Checklist for CAs and Legal Practitioners

Drawing lessons from this judgment, the following checklist can help practitioners defend reassessment proceedings effectively:

  • Calendar the limitation deadline: For each assessment year, note the exact date when the period for issuing Section 148 notice expires (e.g., 31 March of the relevant financial year under the first proviso as applicable).
  • Examine the date of 148A(b) notice: Verify whether the AO issued the show‑cause notice sufficiently in advance to allow at least 7 days before the limitation deadline. If not, check whether the AO later excluded the time taken by the assessee.
  • Request an adjournment strategically: If the notice is issued very close to the limitation date, consider seeking adjournments with the objective of pushing the final order beyond the permissible extended period.

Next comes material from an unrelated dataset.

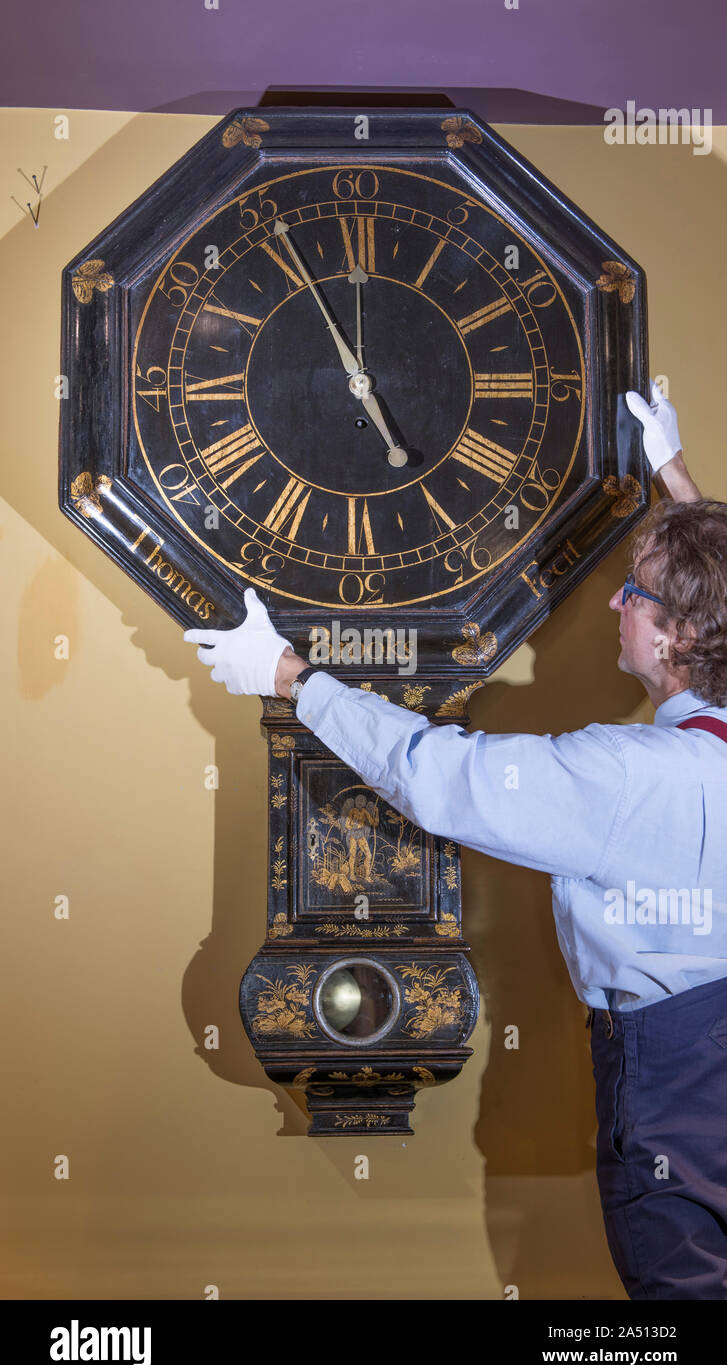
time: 4:54
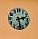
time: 2:27
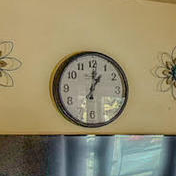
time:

But be aware that the AO will get an extended 7 days after your reply.
  • Calculate the excluded period correctly: Compute the time from the date of 148A(b) notice to the date you actually file the reply. That entire period is excluded for limitation purposes under the fifth proviso.
  • Apply the sixth proviso arithmetic: After exclusion, the AO must pass the 148A(d) order and issue the 148 notice within 7 days from the date of your reply. Mark the 7th day in your calendar.
  • Raise limitation plea promptly: As the petitioner did in this case, include the limitation objection in the reply itself. This ensures the AO is on notice and also preserves the issue for subsequent challenge.
  • Compare with Foreigners Act burden: Remember the principle that the revenue must prove compliance with procedural time limits just as a foreigner must prove his nationality. Any failure by the AO to act within the extended 7-day window is fatal.

The Delhi High Court’s decision in Shailendra Nath Rai is a powerful reminder that reassessment powers, while wide, are circumscribed by strict time limits. Tax professionals must treat the Section 148A‑149 regime as a minefield of deadlines, and any misstep by the revenue – even by two days – can lead to the collapse of the reopening. This judgment will be cited frequently in limitation-based challenges and deserves a place in every practitioner’s toolkit.

For a detailed discussion on the application of the fifth and sixth provisos, practitioners may also refer to the earlier Delhi High Court decision in BKR Capital Private Limited and the Supreme Court’s observations in Rajeev Bansal.